Während sich die junge Leserschaft eher auf die ungewöhnliche Freundschaft zwischen Gustav und Moon konzentrieren dürfte und von der Autorin auf dieser Ebene auch optimal abgeholt wird, gibt das Buch den bereits etwas reiferen Leserinnen und Lesern gute Anhaltspunkte, wie schnell Erwachsene ihre Fürsorgepflicht vergessen, wenn sie in ihren eigenen Problemen gefangen sind. Es ist kein Mahnfinger, den Schützsack erhebt, vielmehr hält sie den Erwachsenen einen Spiegel vor und stellt die stumme Frage, wie weit man auf der Suche nach sich selber gehen darf.

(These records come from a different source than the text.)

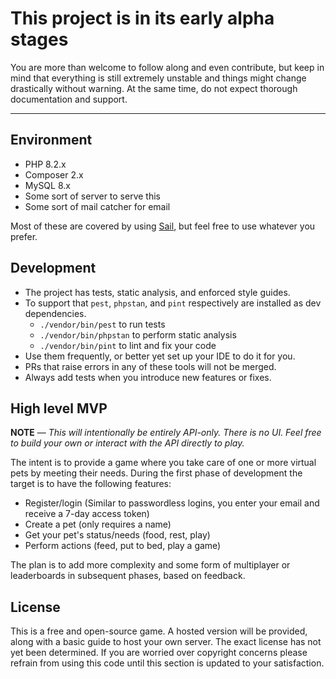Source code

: # This project is in its early alpha stages

You are more than welcome to follow along and even contribute, but keep in mind that everything is still extremely unstable and things might change drastically without warning. At the same time, do not expect thorough documentation and support.

---

## Environment

- PHP 8.2.x
- Composer 2.x
- MySQL 8.x
- Some sort of server to serve this
- Some sort of mail catcher for email

Most of these are covered by using [Sail](https://laravel.com/docs/10.x/sail), but feel free to use whatever you prefer.

## Development

- The project has tests, static analysis, and enforced style guides.
- To support that `pest`, `phpstan`, and `pint` respectively are installed as dev dependencies.
  - `./vendor/bin/pest` to run tests
  - `./vendor/bin/phpstan` to perform static analysis
  - `./vendor/bin/pint` to lint and fix your code
- Use them frequently, or better yet set up your IDE to do it for you.
- PRs that raise errors in any of these tools will not be merged.
- Always add tests when you introduce new features or fixes.

## High level MVP

**NOTE** — _This will intentionally be entirely API-only. There is no UI. Feel free to build your own or interact with the API directly to play._

The intent is to provide a game where you take care of one or more virtual pets by meeting their needs. During the first phase of development the target is to have the following features:

- Register/login (Similar to passwordless logins, you enter your email and receive a 7-day access token) 
- Create a pet (only requires a name)
- Get your pet's status/needs (food, rest, play)
- Perform actions (feed, put to bed, play a game)

The plan is to add more complexity and some form of multiplayer or leaderboards in subsequent phases, based on feedback.

## License

This is a free and open-source game. A hosted version will be provided, along with a basic guide to host your own server. The exact license has not yet been determined. If you are worried over copyright concerns please refrain from using this code until this section is updated to your satisfaction.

Sie regt zum Nachdenken an. Damit bekommt der Roman eine ungeahnte Tiefe, die sich aber nicht belastend über die Geschichte schiebt, sondern der trotz allem leichtfüssigen und unterhaltenden Geschichte einen soliden Boden verleiht.

Lockerer Schreibstil

Lara Schützsack kann letztlich mit einem lockeren Schreibstil punkten, der dazu einlädt, sich ganz auf die Geschichte einzulassen und in die Gefühlswelt der Protagonisten einzutauchen. Sie wirkt jederzeit glaubwürdig und warmherzig. Und sie vermag durch den angeschlagenen Tonfall sowohl das junge Publikum als auch eine bereits ältere Leserschaft abzuholen und durch den Roman zu begleiten, der zwar nicht mit temporeicher Action aufwartet, aber niemals langweilig wird.

Fazit:

Lara Schützsack hat einen Roman über den Eintritt in die Pubertät geschrieben, der alle Facetten dieser gefühlsintensiven Zeit darzustellen vermag. Gleichzeitig nimmt sie Familienbilder auf, wie sie überall vorkommen und zeigt unverblümt, welche Folgen die Handlungen oder Lebenweisen der Erwachsenen für die Entwicklung der Kinder haben. Trotzdem gelingt es ihr, während des ganzen Romans eine positive Ausstrahlung beizubehalten.